The first /* *.proto */ sections are containing various declarations and definitions for proper handling of Python objects in Cython. They are generated in every case.

SimpleExtensionTypes Type object structure is also defined. It is a PyVarObject which register data relevant for SimpleExtensionType called slots. Slots can be pointers to PyObject, or function pointers.
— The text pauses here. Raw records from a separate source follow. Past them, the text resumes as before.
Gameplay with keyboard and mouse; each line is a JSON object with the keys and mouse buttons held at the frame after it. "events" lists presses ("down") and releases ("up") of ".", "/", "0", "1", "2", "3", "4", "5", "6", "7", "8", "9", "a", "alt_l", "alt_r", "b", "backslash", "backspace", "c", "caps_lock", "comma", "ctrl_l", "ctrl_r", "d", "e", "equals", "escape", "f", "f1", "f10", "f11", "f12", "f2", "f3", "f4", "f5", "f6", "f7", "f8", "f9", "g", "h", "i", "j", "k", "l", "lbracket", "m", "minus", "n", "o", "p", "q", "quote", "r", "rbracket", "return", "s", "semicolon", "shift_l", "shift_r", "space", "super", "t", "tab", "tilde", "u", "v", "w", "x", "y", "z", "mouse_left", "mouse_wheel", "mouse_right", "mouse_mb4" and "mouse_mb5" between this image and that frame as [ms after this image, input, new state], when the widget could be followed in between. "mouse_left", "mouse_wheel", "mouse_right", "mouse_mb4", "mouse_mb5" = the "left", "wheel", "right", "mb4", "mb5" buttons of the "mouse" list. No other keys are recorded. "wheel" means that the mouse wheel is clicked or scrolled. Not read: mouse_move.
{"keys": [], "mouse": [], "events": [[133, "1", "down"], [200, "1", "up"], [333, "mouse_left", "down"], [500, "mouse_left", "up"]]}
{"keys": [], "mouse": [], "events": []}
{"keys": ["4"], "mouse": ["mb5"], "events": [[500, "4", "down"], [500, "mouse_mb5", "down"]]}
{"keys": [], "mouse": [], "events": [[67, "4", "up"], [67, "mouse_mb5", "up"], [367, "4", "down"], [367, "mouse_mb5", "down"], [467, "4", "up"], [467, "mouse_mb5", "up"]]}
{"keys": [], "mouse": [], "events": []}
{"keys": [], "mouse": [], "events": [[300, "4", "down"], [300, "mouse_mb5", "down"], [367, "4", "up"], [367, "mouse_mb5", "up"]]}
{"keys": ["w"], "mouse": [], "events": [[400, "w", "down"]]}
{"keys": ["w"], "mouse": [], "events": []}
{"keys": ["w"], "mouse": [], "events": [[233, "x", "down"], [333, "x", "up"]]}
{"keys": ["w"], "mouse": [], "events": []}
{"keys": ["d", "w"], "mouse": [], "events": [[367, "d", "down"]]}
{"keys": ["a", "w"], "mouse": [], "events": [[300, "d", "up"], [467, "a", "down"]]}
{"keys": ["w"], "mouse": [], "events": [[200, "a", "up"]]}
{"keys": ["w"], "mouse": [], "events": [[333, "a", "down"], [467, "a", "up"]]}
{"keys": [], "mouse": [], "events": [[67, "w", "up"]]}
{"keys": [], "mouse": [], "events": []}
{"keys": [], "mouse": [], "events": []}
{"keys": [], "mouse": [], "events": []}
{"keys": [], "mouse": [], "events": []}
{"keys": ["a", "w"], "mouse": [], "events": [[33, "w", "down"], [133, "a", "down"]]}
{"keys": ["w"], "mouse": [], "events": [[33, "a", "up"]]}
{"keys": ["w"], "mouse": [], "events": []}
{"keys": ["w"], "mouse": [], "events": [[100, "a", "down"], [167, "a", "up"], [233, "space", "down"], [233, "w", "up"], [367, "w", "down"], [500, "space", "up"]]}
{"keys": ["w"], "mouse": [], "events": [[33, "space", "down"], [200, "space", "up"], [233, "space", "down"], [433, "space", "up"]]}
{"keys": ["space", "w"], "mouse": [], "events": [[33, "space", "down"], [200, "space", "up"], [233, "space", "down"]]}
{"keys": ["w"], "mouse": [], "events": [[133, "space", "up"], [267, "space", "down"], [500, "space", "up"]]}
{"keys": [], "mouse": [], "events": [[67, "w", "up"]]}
For instance tp_dealloc is a slot whose value is __pyx_tp_dealloc_46_SimpleExtensionType, a destructor of SimpleExtensionType)

static PyTypeObject __pyx_type_46_SimpleExtensionType = {
  PyVarObject_HEAD_INIT(0, 0)
  ".SimpleExtensionType", /*tp_name*/
  sizeof(struct __pyx_obj_46_SimpleExtensionType), /*tp_basicsize*/
  0, /*tp_itemsize*/
  __pyx_tp_dealloc_46_SimpleExtensionType, /*tp_dealloc*/
  #if PY_VERSION_HEX < 0x030800b4
  0, /*tp_print*/
  #endif
  #if PY_VERSION_HEX >= 0x030800b4
  0, /*tp_vectorcall_offset*/
  #endif
  0, /*tp_getattr*/
  0, /*tp_setattr*/
  #if PY_MAJOR_VERSION < 3
  0, /*tp_compare*/
  #endif
  #if PY_MAJOR_VERSION >= 3
  0, /*tp_as_async*/
  #endif
  0, /*tp_repr*/
  0, /*tp_as_number*/
  0, /*tp_as_sequence*/
  0, /*tp_as_mapping*/
  0, /*tp_hash*/
  0, /*tp_call*/
  0, /*tp_str*/
  0, /*tp_getattro*/
  0, /*tp_setattro*/
  0, /*tp_as_buffer*/
  Py_TPFLAGS_DEFAULT|Py_TPFLAGS_HAVE_VERSION_TAG|Py_TPFLAGS_CHECKTYPES|Py_TPFLAGS_HAVE_NEWBUFFER|Py_TPFLAGS_BASETYPE, /*tp_flags*/
  0, /*tp_doc*/
  0, /*tp_traverse*/
  0, /*tp_clear*/
  0, /*tp_richcompare*/
  0, /*tp_weaklistoffset*/
  0, /*tp_iter*/
  0, /*tp_iternext*/
  __pyx_methods_46_SimpleExtensionType, /*tp_methods*/
  0, /*tp_members*/
  0, /*tp_getset*/
  0, /*tp_base*/
  0, /*tp_dict*/
  0, /*tp_descr_get*/
  0, /*tp_descr_set*/
  0, /*tp_dictoffset*/
  0, /*tp_init*/
  0, /*tp_alloc*/
  __pyx_tp_new_46_SimpleExtensionType, /*tp_new*/
  0, /*tp_free*/
  0, /*tp_is_gc*/
  0, /*tp_bases*/
  0, /*tp_mro*/
  0, /*tp_cache*/
  0, /*tp_subclasses*/
  0, /*tp_weaklist*/
  0, /*tp_del*/
  0, /*tp_version_tag*/
  #if PY_VERSION_HEX >= 0x030400a1
  0, /*tp_finalize*/
  #endif
  #if PY_VERSION_HEX >= 0x030800b1 && (!CYTHON_COMPILING_IN_PYPY || PYPY_VERSION_NUM >= 0x07030800)
  0, /*tp_vectorcall*/
  #endif
  #if PY_VERSION_HEX >= 0x030800b4 && PY_VERSION_HEX < 0x03090000
  0, /*tp_print*/
  #endif
  #if CYTHON_COMPILING_IN_PYPY && PY_VERSION_HEX >= 0x03090000
  0, /*tp_pypy_flags*/
  #endif
};

More over, a few functions are created for pickling and un-pickling instances of this SimpleExtensionType (they current states and their extension in following sections will not be covered).

Also Python wrapper

Adding an attribute

cdef class SimpleExtensionType:
    cdef int an_attribute

Get compiled to:

/*--- Type declarations ---*/
struct __pyx_obj_46_SimpleExtensionType;

/* ".pyx":2
 *
 * cdef class SimpleExtensionType:             # <<<<<<<<<<<<<<
 *     pass
 */
struct __pyx_obj_46_SimpleExtensionType {
  PyObject_HEAD
  int an_attribute;
};

An some handling from Python (long) integers to C (long) integers are injected.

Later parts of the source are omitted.